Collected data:
# # #

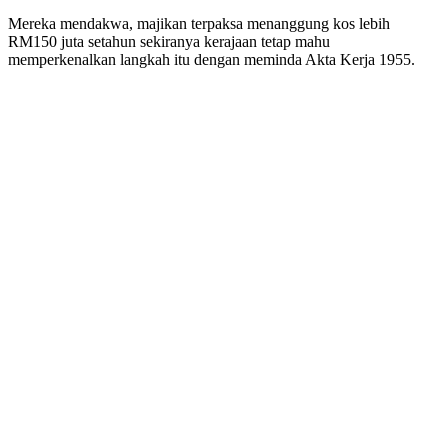
Mereka mendakwa, majikan terpaksa menanggung kos lebih
RM150 juta setahun sekiranya kerajaan tetap mahu
memperkenalkan langkah itu dengan meminda Akta Kerja 1955.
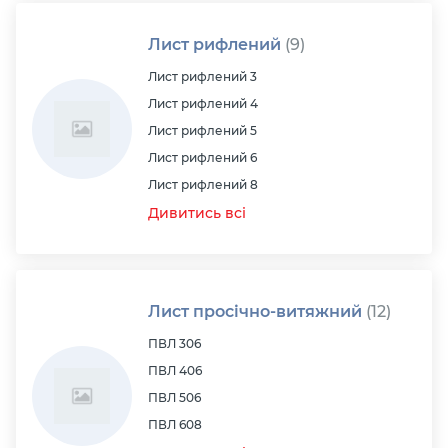
Лист рифлений
(9)
Лист рифлений 3
Лист рифлений 4
Лист рифлений 5
Лист рифлений 6
Лист рифлений 8
Дивитись всі
Лист просічно-витяжний
(12)
ПВЛ 306
ПВЛ 406
ПВЛ 506
ПВЛ 608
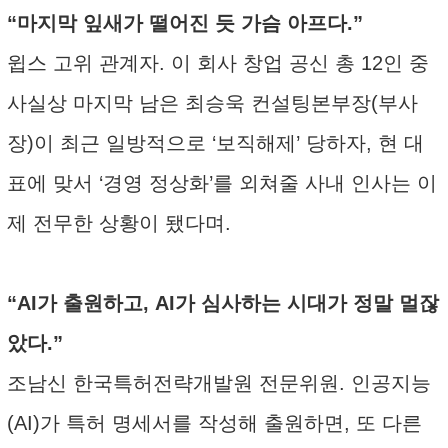
“마지막 잎새가 떨어진 듯 가슴 아프다.”
윕스 고위 관계자. 이 회사 창업 공신 총 12인 중
사실상 마지막 남은 최승욱 컨설팅본부장(부사
장)이 최근 일방적으로 ‘보직해제’ 당하자, 현 대
표에 맞서 ‘경영 정상화’를 외쳐줄 사내 인사는 이
제 전무한 상황이 됐다며.
“AI가 출원하고, AI가 심사하는 시대가 정말 멀잖
았다.”
조남신 한국특허전략개발원 전문위원. 인공지능
(AI)가 특허 명세서를 작성해 출원하면, 또 다른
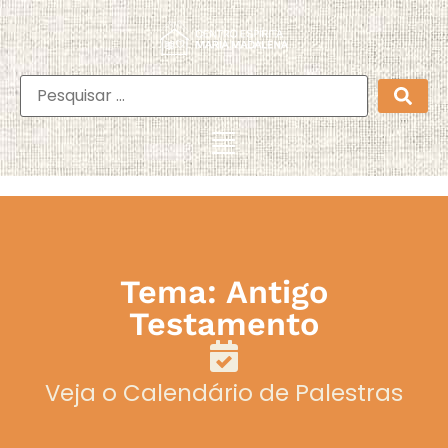
Tema: Antigo
Testamento
Veja o Calendário de Palestras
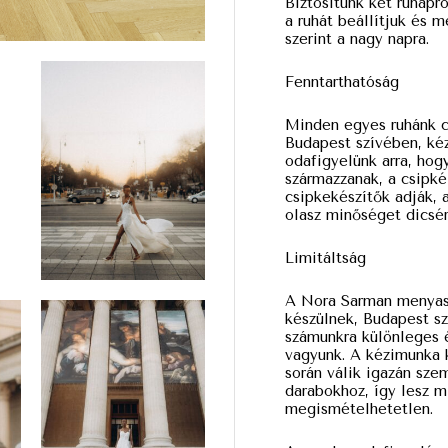
Biztosítunk két ruhapr
a ruhát beállítjuk és 
szerint a nagy napra.
Fenntarthatóság
Minden egyes ruhánk c
Budapest szívében, kéz
odafigyelünk arra, hog
származzanak, a csipké
csipkekészítők adják, 
olasz minőséget dicsér
Limitáltság
A Nora Sarman menyas
készülnek, Budapest sz
számunkra különleges 
vagyunk. A kézimunka k
során válik igazán sz
darabokhoz, így lesz m
megismételhetetlen.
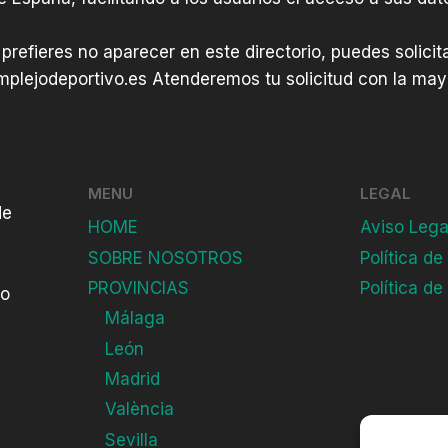
 prefieres no aparecer en este directorio, puedes solici
plejodeportivo.es
Atenderemos tu solicitud con la mayo
MENU
LEGAL
de
HOME
Aviso Lega
SOBRE NOSOTROS
Política de
PROVINCIAS
Política de
do
Málaga
León
Madrid
València
Sevilla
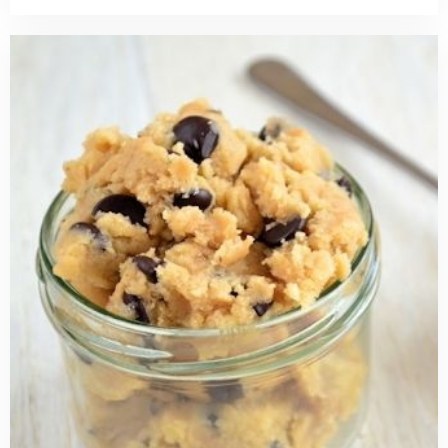
Read
more
about
Cookie
dough
met
chocolate
chips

# # #

● **WHAT IS NEEDED**:
Please transcribe word for word the lines from the one bearing "számunkra különleges" through the last line of the records above, omitting the pictures.

● **SOLUTION TO THE EXERCISE**:
számunkra különleges 
vagyunk. A kézimunka k
során válik igazán sz
darabokhoz, így lesz m
megismételhetetlen.
 prefieres no aparecer en este directorio, puedes solici
plejodeportivo.es
Atenderemos tu solicitud con la mayo
MENU
LEGAL
de
HOME
Aviso Lega
SOBRE NOSOTROS
Política de
PROVINCIAS
Política de
do
Málaga
León
Madrid
València
Sevilla
Read
more
about
Cookie
dough
met
chocolate
chips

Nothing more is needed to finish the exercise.